Charles M. Schulz-Sonoma Airport (STS) is the closest to Napa, at about an hour’s drive away. Public buses, shuttles, taxis, rideshares, and rental cars are all available at the airport. A rental car may be the best option for sightseeing throughout the Napa Valley; however, if your group intends to taste the local tipples, there are numerous tours, shuttles, and even the Napa Valley Wine Train to transport you to nearby wineries. Downtown Napa is pedestrian friendly, and rideshares and cabs are available.
Summer and early fall are gorgeous, with long, warm days perfectly suited for sitting in a warm vineyard with a glass of wine. Every July, Festival Napa Valley brings world-class musicians to town for free performances at partner wineries. Summertime also marks the return of the music, food, and wine festival Huichica, which brings a variety of indie rock bands to the grassy amphitheater of a nearby winery in Sonoma. Warm temperatures also mean popular spots getting booked quickly. August through October is the crush season in Napa, when wine crops are harvested, and the valley hums with activity. Winter and spring are cooler and quieter, making it a perfect time for the crowd-averse to visit. Winter also brings the Napa Valley Film Festival in November, which showcases independent cinema with screenings at the Art Deco Uptown Theatre.
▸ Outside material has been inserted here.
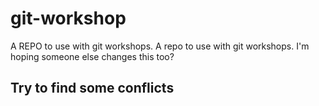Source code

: # git-workshop
A REPO to use with git workshops.
A repo to use with git workshops. I'm hoping someone else changes this too?
## Try to find some conflicts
You can soak up culture of more than just the vinti-variety here. Di Rosa Center for Contemporary Art, located on 217 scenic acres, features an impressive collection of work by California artists as well as a meandering sculpture garden.
You can get a taste of pretty much everything Napa county has to offer at this 40,000-square-foot complex of specialty shops and restaurants. Organic ice cream, insanely fresh oysters, juicy burgers, and decadent baked goods are just the beginning here, where the emphasis is on seasonal, fresh fare. Come hungry.
Summers in Napa are often hot and dry, so there’s no better way to refresh yourself than by jumping in nearby Lake Berryessa. With water temperatures that can exceed 80 degrees Fahrenheit during sunny months, this is no ice bath, but locals and visitors alike flock to this 26-mile-wide, three-mile-long federal reservoir to wade, float, fish, and swim — competitively or otherwise. (Lake Berryessa hosts one of the longest-running open-water swims in the country.) The lake is only 45 minutes from Napa and hosts two free day use public areas, Oak Shores and Smittle Creek, which have picnic tables, BBQ grills, and hiking trails.